题目要求 ▸ 下面这篇讲 Elasticsearch 基本操作的文本说，索引库建好以后，分片数量还能不能改？

所附文本 ▸
* * * * * * *
Elasticsearch 系列（三）- ES的基本操作

本章將和大家分享 Elasticsearch 的一些基本操作。話不多說，下麵我們直接進入主題。一、索引庫操作 1、settings屬性 settings屬性可以設置索引庫的一些配置信息，例如：配置分片數和副本數、配置自定義分詞器等。其中分片數量只能在一開始創建索引庫的時候指定，後期不能修改。副本 ...

本章將和大家分享 Elasticsearch 的一些基本操作。話不多說，下麵我們直接進入主題。

一、索引庫操作

1、settings屬性

settings屬性可以設置索引庫的一些配置信息，例如：配置分片數和副本數、配置自定義分詞器等。

其中分片數量只能在一開始創建索引庫的時候指定，後期不能修改。副本數量可以隨時修改。

2、mapping屬性

mapping屬性是對索引庫中文檔的約束，常見的mapping屬性包括：

1）type：欄位數據類型，常見的數據類型在上一章已經介紹過了，此處就不再做過多的描述了。

2）index：是否需要創建倒排索引，預設值為true，如果設置為false那麼表明該欄位不能被檢索，不構建倒排索引。因此，需要根據具體的業務判斷該欄位將來是否需要參與檢索，如果需要的話就設置為true，否則就設置為false。

3）analyzer：使用哪種分詞器，一般結合text（可分詞的文本）數據類型一起使用。

4）properties：該欄位的子欄位。

3、創建索引庫

ES中通過Restful請求操作索引庫、文檔。請求內容用DSL語句來表示。創建索引庫和mapping的DSL語法如下：

PUT /索引庫名稱
{
  "mappings": {
    "properties": {
      "欄位名":{
        "type": "text", //分詞
        "analyzer": "ik_smart" //指定分詞器
      },
      "欄位名2":{
        "type": "keyword", //不分詞
        "index": "false" //不創建倒排索引，不參與搜索
      },
      "欄位名3":{
        "type": "object", //對象類型
        "properties": {
          "子欄位": {
            "type": "keyword"
          }
        }
      },
      // ...略
    }
  }
}

示例：

# 創建索引庫
PUT /my_index
{
  "mappings": { 
    "properties": {
      "info":{
        "type": "text",
        "analyzer": "ik_smart"
      },
      "email":{
        "type": "keyword",
        "index": false
      },
      "name":{
        "type": "object", 
        "properties": {
          "firstName":{
            "type":"keyword"
          },
          "lastName":{
            "type":"keyword"
          }
        }
      }
    }
  }
}

運行結果如下所示：

{
  "acknowledged" : true,
  "shards_acknowledged" : true,
  "index" : "my_index"
* * * * * * *
所附记录 ▸
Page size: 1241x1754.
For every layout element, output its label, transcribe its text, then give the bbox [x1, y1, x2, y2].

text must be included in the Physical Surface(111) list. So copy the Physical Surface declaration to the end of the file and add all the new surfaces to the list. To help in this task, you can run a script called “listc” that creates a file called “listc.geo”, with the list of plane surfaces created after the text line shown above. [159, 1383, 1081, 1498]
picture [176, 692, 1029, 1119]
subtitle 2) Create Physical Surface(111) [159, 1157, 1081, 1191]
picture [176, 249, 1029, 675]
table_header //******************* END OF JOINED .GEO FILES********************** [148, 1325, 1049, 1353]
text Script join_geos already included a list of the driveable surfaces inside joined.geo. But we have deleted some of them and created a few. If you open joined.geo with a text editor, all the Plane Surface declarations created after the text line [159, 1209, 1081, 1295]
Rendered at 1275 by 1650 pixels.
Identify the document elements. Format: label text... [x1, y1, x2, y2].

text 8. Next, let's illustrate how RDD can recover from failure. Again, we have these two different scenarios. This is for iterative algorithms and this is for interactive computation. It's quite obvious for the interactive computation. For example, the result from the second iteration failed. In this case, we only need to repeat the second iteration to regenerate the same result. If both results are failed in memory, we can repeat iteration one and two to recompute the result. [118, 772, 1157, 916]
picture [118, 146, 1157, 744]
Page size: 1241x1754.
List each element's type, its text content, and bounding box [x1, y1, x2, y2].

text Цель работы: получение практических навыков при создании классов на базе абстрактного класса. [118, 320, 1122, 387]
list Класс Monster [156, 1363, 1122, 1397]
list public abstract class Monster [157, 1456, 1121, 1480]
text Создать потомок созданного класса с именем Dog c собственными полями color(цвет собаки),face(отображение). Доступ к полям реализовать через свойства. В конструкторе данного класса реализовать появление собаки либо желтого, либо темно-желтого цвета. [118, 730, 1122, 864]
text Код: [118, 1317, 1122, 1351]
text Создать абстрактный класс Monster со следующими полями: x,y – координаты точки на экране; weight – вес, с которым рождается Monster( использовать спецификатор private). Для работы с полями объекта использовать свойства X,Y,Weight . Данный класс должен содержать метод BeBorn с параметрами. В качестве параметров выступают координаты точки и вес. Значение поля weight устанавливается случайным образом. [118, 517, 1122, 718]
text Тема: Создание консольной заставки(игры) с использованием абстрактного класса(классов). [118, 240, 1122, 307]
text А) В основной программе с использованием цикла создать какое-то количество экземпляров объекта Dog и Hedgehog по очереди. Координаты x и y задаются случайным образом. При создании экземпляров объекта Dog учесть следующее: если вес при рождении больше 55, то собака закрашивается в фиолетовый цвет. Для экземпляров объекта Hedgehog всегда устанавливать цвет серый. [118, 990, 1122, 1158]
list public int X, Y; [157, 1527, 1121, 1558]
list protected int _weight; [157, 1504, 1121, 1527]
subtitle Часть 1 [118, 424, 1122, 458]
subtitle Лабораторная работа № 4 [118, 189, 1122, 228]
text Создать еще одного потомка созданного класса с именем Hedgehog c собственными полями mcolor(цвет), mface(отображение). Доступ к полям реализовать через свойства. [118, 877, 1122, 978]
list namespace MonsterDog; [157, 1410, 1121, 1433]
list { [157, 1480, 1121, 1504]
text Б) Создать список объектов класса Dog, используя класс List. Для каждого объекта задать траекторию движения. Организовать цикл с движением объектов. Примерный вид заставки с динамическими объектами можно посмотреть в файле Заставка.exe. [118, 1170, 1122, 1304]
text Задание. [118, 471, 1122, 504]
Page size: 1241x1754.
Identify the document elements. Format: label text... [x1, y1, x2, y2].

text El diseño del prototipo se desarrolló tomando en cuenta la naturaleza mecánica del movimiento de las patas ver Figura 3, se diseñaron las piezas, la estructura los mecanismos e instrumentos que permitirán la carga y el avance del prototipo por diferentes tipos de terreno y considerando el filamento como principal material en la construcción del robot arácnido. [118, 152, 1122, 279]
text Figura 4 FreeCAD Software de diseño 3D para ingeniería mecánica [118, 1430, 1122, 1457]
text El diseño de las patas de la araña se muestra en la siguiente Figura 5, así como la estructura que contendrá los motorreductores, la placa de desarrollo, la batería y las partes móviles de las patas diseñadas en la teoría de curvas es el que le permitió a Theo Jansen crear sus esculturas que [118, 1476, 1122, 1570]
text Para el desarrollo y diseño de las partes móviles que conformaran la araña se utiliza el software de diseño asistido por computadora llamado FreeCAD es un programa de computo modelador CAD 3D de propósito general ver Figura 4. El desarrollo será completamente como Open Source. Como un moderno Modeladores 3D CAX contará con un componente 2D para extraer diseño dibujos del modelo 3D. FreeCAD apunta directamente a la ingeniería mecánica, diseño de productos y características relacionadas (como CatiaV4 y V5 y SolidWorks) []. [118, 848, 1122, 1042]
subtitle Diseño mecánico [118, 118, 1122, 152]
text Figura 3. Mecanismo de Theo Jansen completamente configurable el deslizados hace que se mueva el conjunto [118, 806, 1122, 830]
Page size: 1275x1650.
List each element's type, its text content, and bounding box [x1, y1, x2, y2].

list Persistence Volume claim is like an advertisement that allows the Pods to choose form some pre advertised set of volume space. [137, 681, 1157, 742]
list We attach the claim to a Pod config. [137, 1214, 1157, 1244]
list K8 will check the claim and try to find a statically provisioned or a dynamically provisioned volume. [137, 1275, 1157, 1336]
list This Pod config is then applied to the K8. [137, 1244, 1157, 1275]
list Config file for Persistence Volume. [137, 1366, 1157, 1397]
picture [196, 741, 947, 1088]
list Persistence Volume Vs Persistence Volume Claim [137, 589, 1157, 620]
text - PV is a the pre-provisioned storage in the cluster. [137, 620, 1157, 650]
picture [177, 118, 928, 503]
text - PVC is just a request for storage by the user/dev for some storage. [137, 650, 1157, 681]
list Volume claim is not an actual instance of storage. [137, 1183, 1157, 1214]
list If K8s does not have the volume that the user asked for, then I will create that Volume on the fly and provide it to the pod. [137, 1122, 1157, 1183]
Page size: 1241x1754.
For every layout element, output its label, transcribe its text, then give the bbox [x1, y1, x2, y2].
* * * * * * *
书面回答 ▸ 不能改，分片数量只能在一开始创建索引库的时候指定。